Material provided –
Start of Block

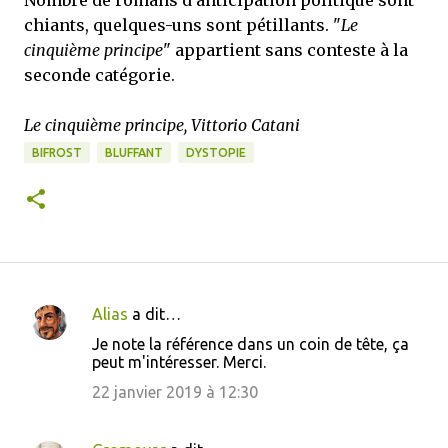
Nombre de romans d'anticipation politique sont
chiants, quelques-uns sont pétillants. "
Le
cinquième principe
" appartient sans conteste à la
seconde catégorie.
Le cinquième principe, Vittorio Catani
BIFROST
BLUFFANT
DYSTOPIE
Alias
a dit…
C
Je note la référence dans un coin de tête, ça
o
peut m'intéresser. Merci.
m
22 janvier 2019 à 12:30
m
e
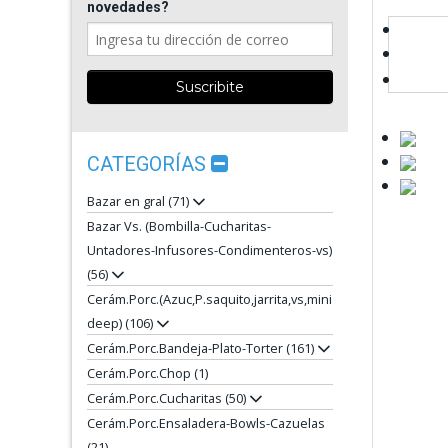
novedades?
CATEGORÍAS
Bazar en gral (71)
Bazar Vs. (Bombilla-Cucharitas-
Untadores-Infusores-Condimenteros-vs)
(56)
Cerám.Porc.(Azuc,P.saquito,jarrita,vs,mini
deep) (106)
Cerám.Porc.Bandeja-Plato-Torter (161)
Cerám.Porc.Chop (1)
Cerám.Porc.Cucharitas (50)
Cerám.Porc.Ensaladera-Bowls-Cazuelas
(21)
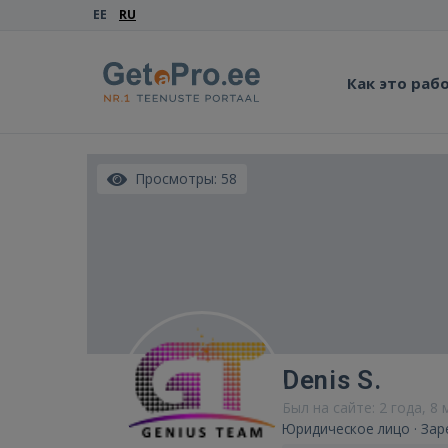
EE
RU
Как это раб
Просмотры: 58
Denis S.
Был на сайте: 2 года, 8 
Юридическое лицо · Зар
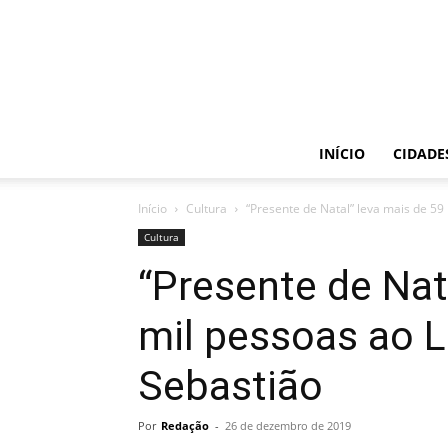
INÍCIO
CIDADE
Início
Cultura
“Presente de Natal” leva mais de 59 
Cultura
“Presente de Nat
mil pessoas ao 
Sebastião
Por
Redação
-
26 de dezembro de 2019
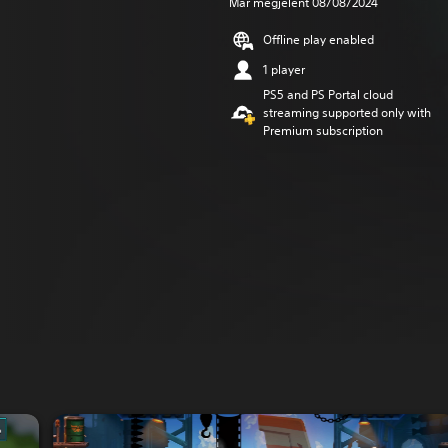
Már megjelent 08/08/2024
Offline play enabled
1 player
PS5 and PS Portal cloud
streaming supported only with
Premium subscription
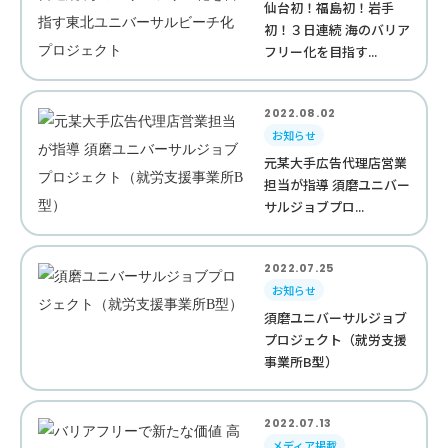
仙台初！福島初！岩手
初！３日連続 海のバリア
フリー化を目指す...
2022.08.02
お知らせ
元某大手広告代理店営業
担当が指導 須磨ユニバー
サルジョブプロ...
2022.07.25
お知らせ
須磨ユニバーサルジョブ
プロジェクト（就労支援
事業所B型）
2022.07.13
メディア掲載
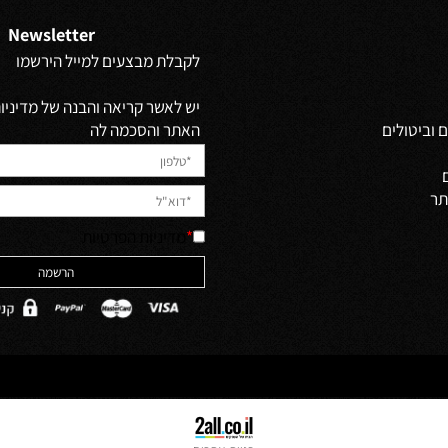
Newsletter
לקבלת מבצעים למייל הירשמו
יש לאשר קריאה והבנה של מדיניות 
האתר והסכמה לה
ולים
*
מדיניות הפרטיות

End of Block

Problem details –
Give every line of text in the data above as a JSON list of strings, one string per line, with blank lines left out. Leave the pictures out of the answer.

Response area –
[
  "Nombre de romans d'anticipation politique sont",
  "chiants, quelques-uns sont pétillants. \"",
  "Le",
  "cinquième principe",
  "\" appartient sans conteste à la",
  "seconde catégorie.",
  "Le cinquième principe, Vittorio Catani",
  "BIFROST",
  "BLUFFANT",
  "DYSTOPIE",
  "Alias",
  "a dit…",
  "C",
  "Je note la référence dans un coin de tête, ça",
  "o",
  "peut m'intéresser. Merci.",
  "m",
  "22 janvier 2019 à 12:30",
  "m",
  "e",
  "novedades?",
  "CATEGORÍAS",
  "Bazar en gral (71)",
  "Bazar Vs. (Bombilla-Cucharitas-",
  "Untadores-Infusores-Condimenteros-vs)",
  "(56)",
  "Cerám.Porc.(Azuc,P.saquito,jarrita,vs,mini",
  "deep) (106)",
  "Cerám.Porc.Bandeja-Plato-Torter (161)",
  "Cerám.Porc.Chop (1)",
  "Cerám.Porc.Cucharitas (50)",
  "Cerám.Porc.Ensaladera-Bowls-Cazuelas",
  "(21)",
  "EE",
  "RU",
  "Как это раб",
  "Просмотры: 58",
  "Denis S.",
  "Был на сайте: 2 года, 8 ",
  "Юридическое лицо · Зар",
  "INÍCIO",
  "CIDADE",
  "Início",
  "Cultura",
  "“Presente de Natal” leva mais de 59 ",
  "Cultura",
  "“Presente de Nat",
  "mil pessoas ao ",
  "Sebastião",
  "Por",
  "Redação",
  "-",
  "26 de dezembro de 2019",
  "Már megjelent 08/08/2024",
  "Offline play enabled",
  "1 player",
  "PS5 and PS Portal cloud",
  "streaming supported only with",
  "Premium subscription",
  "仙台初！福島初！岩手",
  "初！３日連続 海のバリア",
  "フリー化を目指す...",
  "2022.08.02",
  "お知らせ",
  "元某大手広告代理店営業",
  "担当が指導 須磨ユニバー",
  "サルジョブプロ...",
  "2022.07.25",
  "お知らせ",
  "須磨ユニバーサルジョブ",
  "プロジェクト（就労支援",
  "事業所B型）",
  "2022.07.13",
  "メディア掲載",
  "Newsletter",
  "לקבלת מבצעים למייל הירשמו",
  "יש לאשר קריאה והבנה של מדיניות ",
  "האתר והסכמה לה",
  "ולים",
  "*",
  "מדיניות הפרטיות"
]